Source text of formatted documents
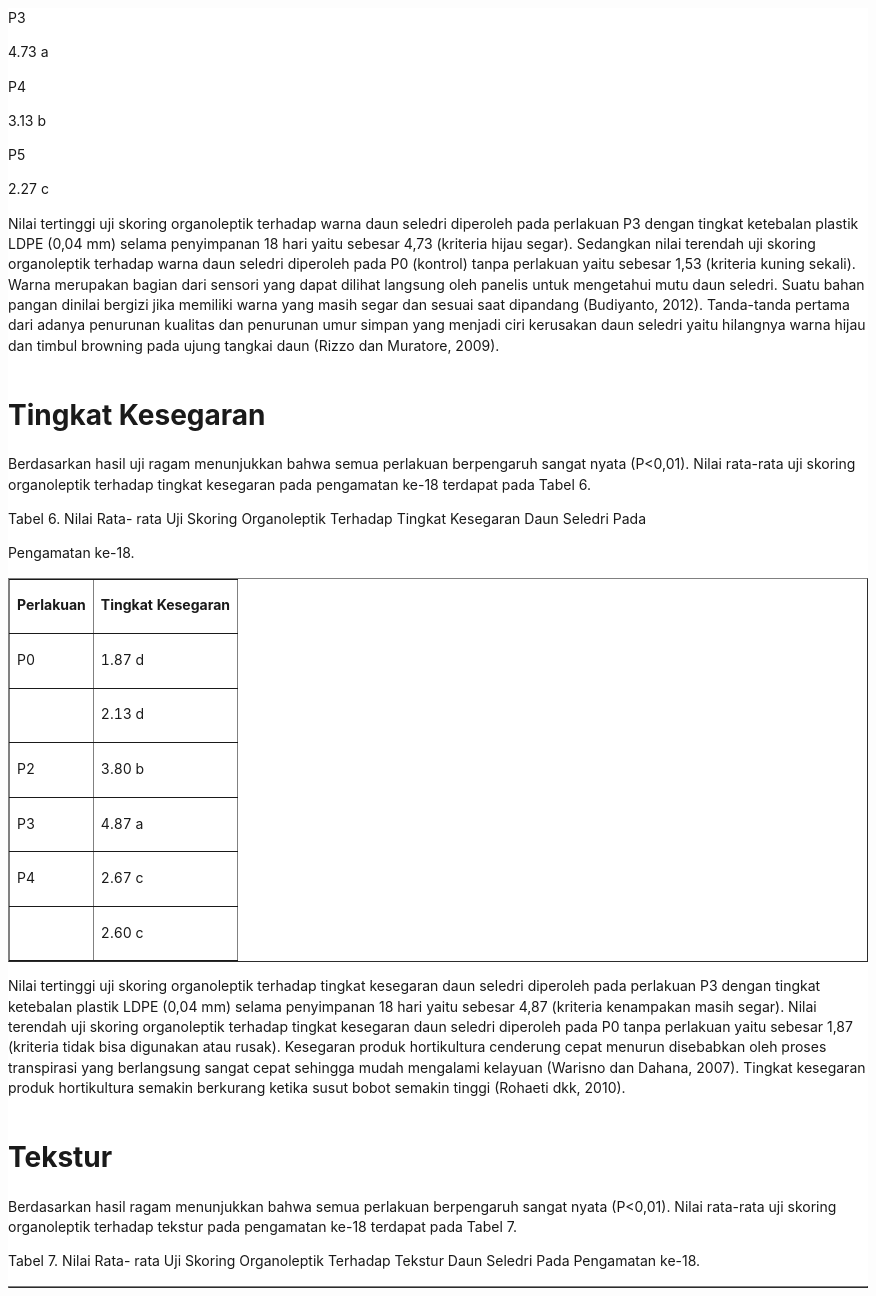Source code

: <p><span class="font5">P3</span></p></td><td style="vertical-align:bottom;">
<p><span class="font5">4.73 a</span></p></td></tr>
<tr><td style="vertical-align:bottom;">
<p><span class="font5">P4</span></p></td><td style="vertical-align:bottom;">
<p><span class="font5">3.13 b</span></p></td></tr>
<tr><td style="vertical-align:bottom;">
<p><span class="font5">P5</span></p></td><td style="vertical-align:bottom;">
<p><span class="font5">2.27 c</span></p></td></tr>
</table>
<p><span class="font5">Nilai tertinggi uji skoring organoleptik terhadap warna daun seledri diperoleh pada perlakuan P3 dengan tingkat ketebalan plastik LDPE (0,04 mm) selama penyimpanan 18 hari yaitu sebesar 4,73 (kriteria hijau segar). Sedangkan nilai terendah uji skoring organoleptik terhadap warna daun seledri diperoleh pada P0 (kontrol) tanpa perlakuan yaitu sebesar 1,53 (kriteria kuning sekali). Warna merupakan bagian dari sensori yang dapat dilihat langsung oleh panelis untuk mengetahui mutu daun seledri. Suatu bahan pangan dinilai bergizi jika memiliki warna yang masih segar dan sesuai saat dipandang (Budiyanto, 2012). Tanda-tanda pertama dari adanya penurunan kualitas dan penurunan umur simpan yang menjadi ciri kerusakan daun seledri yaitu hilangnya warna hijau dan timbul browning pada ujung tangkai daun (Rizzo dan Muratore, 2009).</span></p>
<h1><a name="bookmark37"></a><span class="font5" style="font-weight:bold;"><a name="bookmark38"></a>Tingkat Kesegaran</span></h1>
<p><span class="font5">Berdasarkan hasil uji ragam menunjukkan bahwa semua perlakuan berpengaruh sangat nyata (P&lt;0,01). Nilai rata-rata uji skoring organoleptik terhadap tingkat kesegaran pada pengamatan ke-18 terdapat pada Tabel 6.</span></p>
<p><span class="font5">Tabel 6. Nilai Rata- rata Uji Skoring Organoleptik Terhadap Tingkat Kesegaran Daun Seledri Pada</span></p>
<p><span class="font5">Pengamatan ke-18.</span></p>
<table border="1">
<tr><td style="vertical-align:bottom;">
<p><span class="font5" style="font-weight:bold;">Perlakuan</span></p></td><td style="vertical-align:bottom;">
<p><span class="font5" style="font-weight:bold;">Tingkat Kesegaran</span></p></td></tr>
<tr><td style="vertical-align:bottom;">
<p><span class="font5">P0</span></p></td><td style="vertical-align:bottom;">
<p><span class="font5">1.87 d</span></p></td></tr>
<tr><td style="vertical-align:top;"></td><td style="vertical-align:bottom;">
<p><span class="font5">2.13 d</span></p></td></tr>
<tr><td style="vertical-align:bottom;">
<p><span class="font5">P2</span></p></td><td style="vertical-align:bottom;">
<p><span class="font5">3.80 b</span></p></td></tr>
<tr><td style="vertical-align:bottom;">
<p><span class="font5">P3</span></p></td><td style="vertical-align:bottom;">
<p><span class="font5">4.87 a</span></p></td></tr>
<tr><td style="vertical-align:bottom;">
<p><span class="font5">P4</span></p></td><td style="vertical-align:bottom;">
<p><span class="font5">2.67 c</span></p></td></tr>
<tr><td style="vertical-align:top;"></td><td style="vertical-align:top;">
<p><span class="font5">2.60 c</span></p></td></tr>
</table>
<p><span class="font5">Nilai tertinggi uji skoring organoleptik terhadap tingkat kesegaran daun seledri diperoleh pada perlakuan P3 dengan tingkat ketebalan plastik LDPE (0,04 mm) selama penyimpanan 18 hari yaitu sebesar 4,87 (kriteria kenampakan masih segar). Nilai terendah uji skoring organoleptik terhadap tingkat kesegaran daun seledri diperoleh pada P0 tanpa perlakuan yaitu sebesar 1,87 (kriteria tidak bisa digunakan atau rusak). Kesegaran produk hortikultura cenderung cepat menurun disebabkan oleh proses transpirasi yang berlangsung sangat cepat sehingga mudah mengalami kelayuan (Warisno dan Dahana, 2007). Tingkat kesegaran produk hortikultura semakin berkurang ketika susut bobot semakin tinggi (Rohaeti dkk, 2010).</span></p>
<h1><a name="bookmark39"></a><span class="font5" style="font-weight:bold;"><a name="bookmark40"></a>Tekstur</span></h1>
<p><span class="font5">Berdasarkan hasil ragam menunjukkan bahwa semua perlakuan berpengaruh sangat nyata (P&lt;0,01). Nilai rata-rata uji skoring organoleptik terhadap tekstur pada pengamatan ke-18 terdapat pada Tabel 7.</span></p>
<p><span class="font5">Tabel 7. Nilai Rata- rata Uji Skoring Organoleptik Terhadap Tekstur Daun Seledri Pada Pengamatan ke-18.</span></p>
<table border="1">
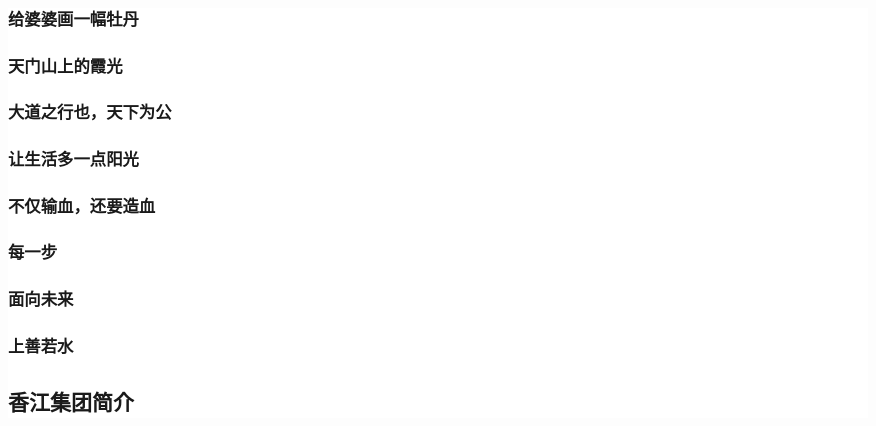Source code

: ### 给婆婆画一幅牡丹



### 天门山上的霞光



### 大道之行也，天下为公



### 让生活多一点阳光



### 不仅输血，还要造血



### 每一步



### 面向未来



### 上善若水



## 香江集团简介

Work instructions ->
Transcribe the source text of each item above, keeping every character and line unchanged. Leave the pictures out of your answer.

Response area ->
Source code

: <p><span class="font5">P3</span></p></td><td style="vertical-align:bottom;">
<p><span class="font5">4.73 a</span></p></td></tr>
<tr><td style="vertical-align:bottom;">
<p><span class="font5">P4</span></p></td><td style="vertical-align:bottom;">
<p><span class="font5">3.13 b</span></p></td></tr>
<tr><td style="vertical-align:bottom;">
<p><span class="font5">P5</span></p></td><td style="vertical-align:bottom;">
<p><span class="font5">2.27 c</span></p></td></tr>
</table>
<p><span class="font5">Nilai tertinggi uji skoring organoleptik terhadap warna daun seledri diperoleh pada perlakuan P3 dengan tingkat ketebalan plastik LDPE (0,04 mm) selama penyimpanan 18 hari yaitu sebesar 4,73 (kriteria hijau segar). Sedangkan nilai terendah uji skoring organoleptik terhadap warna daun seledri diperoleh pada P0 (kontrol) tanpa perlakuan yaitu sebesar 1,53 (kriteria kuning sekali). Warna merupakan bagian dari sensori yang dapat dilihat langsung oleh panelis untuk mengetahui mutu daun seledri. Suatu bahan pangan dinilai bergizi jika memiliki warna yang masih segar dan sesuai saat dipandang (Budiyanto, 2012). Tanda-tanda pertama dari adanya penurunan kualitas dan penurunan umur simpan yang menjadi ciri kerusakan daun seledri yaitu hilangnya warna hijau dan timbul browning pada ujung tangkai daun (Rizzo dan Muratore, 2009).</span></p>
<h1><a name="bookmark37"></a><span class="font5" style="font-weight:bold;"><a name="bookmark38"></a>Tingkat Kesegaran</span></h1>
<p><span class="font5">Berdasarkan hasil uji ragam menunjukkan bahwa semua perlakuan berpengaruh sangat nyata (P&lt;0,01). Nilai rata-rata uji skoring organoleptik terhadap tingkat kesegaran pada pengamatan ke-18 terdapat pada Tabel 6.</span></p>
<p><span class="font5">Tabel 6. Nilai Rata- rata Uji Skoring Organoleptik Terhadap Tingkat Kesegaran Daun Seledri Pada</span></p>
<p><span class="font5">Pengamatan ke-18.</span></p>
<table border="1">
<tr><td style="vertical-align:bottom;">
<p><span class="font5" style="font-weight:bold;">Perlakuan</span></p></td><td style="vertical-align:bottom;">
<p><span class="font5" style="font-weight:bold;">Tingkat Kesegaran</span></p></td></tr>
<tr><td style="vertical-align:bottom;">
<p><span class="font5">P0</span></p></td><td style="vertical-align:bottom;">
<p><span class="font5">1.87 d</span></p></td></tr>
<tr><td style="vertical-align:top;"></td><td style="vertical-align:bottom;">
<p><span class="font5">2.13 d</span></p></td></tr>
<tr><td style="vertical-align:bottom;">
<p><span class="font5">P2</span></p></td><td style="vertical-align:bottom;">
<p><span class="font5">3.80 b</span></p></td></tr>
<tr><td style="vertical-align:bottom;">
<p><span class="font5">P3</span></p></td><td style="vertical-align:bottom;">
<p><span class="font5">4.87 a</span></p></td></tr>
<tr><td style="vertical-align:bottom;">
<p><span class="font5">P4</span></p></td><td style="vertical-align:bottom;">
<p><span class="font5">2.67 c</span></p></td></tr>
<tr><td style="vertical-align:top;"></td><td style="vertical-align:top;">
<p><span class="font5">2.60 c</span></p></td></tr>
</table>
<p><span class="font5">Nilai tertinggi uji skoring organoleptik terhadap tingkat kesegaran daun seledri diperoleh pada perlakuan P3 dengan tingkat ketebalan plastik LDPE (0,04 mm) selama penyimpanan 18 hari yaitu sebesar 4,87 (kriteria kenampakan masih segar). Nilai terendah uji skoring organoleptik terhadap tingkat kesegaran daun seledri diperoleh pada P0 tanpa perlakuan yaitu sebesar 1,87 (kriteria tidak bisa digunakan atau rusak). Kesegaran produk hortikultura cenderung cepat menurun disebabkan oleh proses transpirasi yang berlangsung sangat cepat sehingga mudah mengalami kelayuan (Warisno dan Dahana, 2007). Tingkat kesegaran produk hortikultura semakin berkurang ketika susut bobot semakin tinggi (Rohaeti dkk, 2010).</span></p>
<h1><a name="bookmark39"></a><span class="font5" style="font-weight:bold;"><a name="bookmark40"></a>Tekstur</span></h1>
<p><span class="font5">Berdasarkan hasil ragam menunjukkan bahwa semua perlakuan berpengaruh sangat nyata (P&lt;0,01). Nilai rata-rata uji skoring organoleptik terhadap tekstur pada pengamatan ke-18 terdapat pada Tabel 7.</span></p>
<p><span class="font5">Tabel 7. Nilai Rata- rata Uji Skoring Organoleptik Terhadap Tekstur Daun Seledri Pada Pengamatan ke-18.</span></p>
<table border="1">
Source code

: ### 给婆婆画一幅牡丹



### 天门山上的霞光



### 大道之行也，天下为公



### 让生活多一点阳光



### 不仅输血，还要造血



### 每一步



### 面向未来



### 上善若水



## 香江集团简介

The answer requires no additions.